Comics nerds love two things; complaining about comics, and buying useless c*@p. And since comics don’t really make money any more, they’re kind of stuck selling comics nerds the useless cr@p. And boy, do they ever! Here are ten obscure characters, somehow immortalized in resin.


Beta Ray Bill

Beta Ray Bill is basically what happens when you give the horse alien that wasn’t stalking Power Pack Thor’s hammer. The idea was, hey, let’s create this alien more bad-a$# than the Mighty Thor, give him a knock-off Mjolnir, and have him running around in Thor’s book! That’ll be awesome.

beta ray bill

Well, no, it wasn’t. But that doesn’t stop Marvel for asking $60 for a bust of him.


Terrax the Terrible

The position of Galactus’ herald might as well have had a revolving door ever since the Silver Surfer grew a conscience and kept Galactus from eating Earth.

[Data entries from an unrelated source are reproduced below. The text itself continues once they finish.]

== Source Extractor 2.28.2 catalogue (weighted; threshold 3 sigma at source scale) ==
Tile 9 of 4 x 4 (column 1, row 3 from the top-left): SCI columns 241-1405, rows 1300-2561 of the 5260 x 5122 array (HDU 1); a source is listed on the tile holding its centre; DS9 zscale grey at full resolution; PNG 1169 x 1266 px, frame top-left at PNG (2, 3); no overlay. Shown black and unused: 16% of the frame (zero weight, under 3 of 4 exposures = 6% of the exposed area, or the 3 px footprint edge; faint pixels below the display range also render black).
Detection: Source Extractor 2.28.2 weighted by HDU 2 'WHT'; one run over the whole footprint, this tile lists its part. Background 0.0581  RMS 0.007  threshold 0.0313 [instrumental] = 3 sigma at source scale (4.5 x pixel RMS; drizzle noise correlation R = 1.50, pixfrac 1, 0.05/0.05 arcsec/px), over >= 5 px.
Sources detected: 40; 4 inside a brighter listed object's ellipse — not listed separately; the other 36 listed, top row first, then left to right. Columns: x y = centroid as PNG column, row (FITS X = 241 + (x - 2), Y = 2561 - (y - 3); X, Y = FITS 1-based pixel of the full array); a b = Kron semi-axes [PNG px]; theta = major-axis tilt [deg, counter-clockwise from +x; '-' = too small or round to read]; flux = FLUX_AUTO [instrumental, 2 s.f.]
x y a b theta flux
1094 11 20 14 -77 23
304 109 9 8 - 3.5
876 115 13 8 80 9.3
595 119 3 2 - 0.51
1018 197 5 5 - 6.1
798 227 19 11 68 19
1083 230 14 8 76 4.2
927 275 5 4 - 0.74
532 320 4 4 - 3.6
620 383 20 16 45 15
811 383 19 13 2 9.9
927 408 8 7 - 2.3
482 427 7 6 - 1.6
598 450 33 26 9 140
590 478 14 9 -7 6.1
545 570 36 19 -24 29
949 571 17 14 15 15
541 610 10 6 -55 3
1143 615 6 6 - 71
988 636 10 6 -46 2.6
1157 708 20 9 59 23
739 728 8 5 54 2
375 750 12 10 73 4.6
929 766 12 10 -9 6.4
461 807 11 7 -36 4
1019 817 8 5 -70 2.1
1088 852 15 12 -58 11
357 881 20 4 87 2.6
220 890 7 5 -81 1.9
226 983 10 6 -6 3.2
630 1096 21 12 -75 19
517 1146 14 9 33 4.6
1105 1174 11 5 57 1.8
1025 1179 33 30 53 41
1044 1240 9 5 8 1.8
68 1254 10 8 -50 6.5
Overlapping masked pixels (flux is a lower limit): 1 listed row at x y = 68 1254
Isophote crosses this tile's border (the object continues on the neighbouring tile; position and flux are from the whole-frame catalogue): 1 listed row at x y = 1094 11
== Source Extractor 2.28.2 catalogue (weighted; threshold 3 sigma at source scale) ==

But none of these losers, not Nova, not Firelord, none of them were as much of a shmuck or more obscure than Terrax, a guy who could levitate rocks and carried a big ax around. But, hey, a handful of appearances is more than enough to merit a bust, right? Right.

terrax the terrible


Halle Berry as Catwoman

Now, a Catwoman statue we can get behind. A Halle Berry statue we can get behind. Combining the two? Yeah, that we’re going to get way behind, as in into another state.

halle berry as catwoman

We’re not sure what’s more confusing: why DC wants to remember this infamous stinker of a superhero movie, or why they think anybody would pay $150 to remember it.


Krypto The Superdog

If there’s anything more goofy, embarrassing and stupid in the history of comics than the Silver Age Superman, we can’t think of it. OK, Silver Age Batman, but Supes ran close. And who wouldn’t want to remember Superman dissing Pat Boone or Lois setting feminism back a month every issue with a small statue of a dog in a cape?

krypto the superdog



It’s Kurse! You know…Kurse? Twice as strong as Thor? Made that way by the Beyonder? Used to be…


Oh hell, we’d never heard of him either. But apparently somebody has, and they’ll pay a hundred bucks to own a version of him that doesn’t even have legs.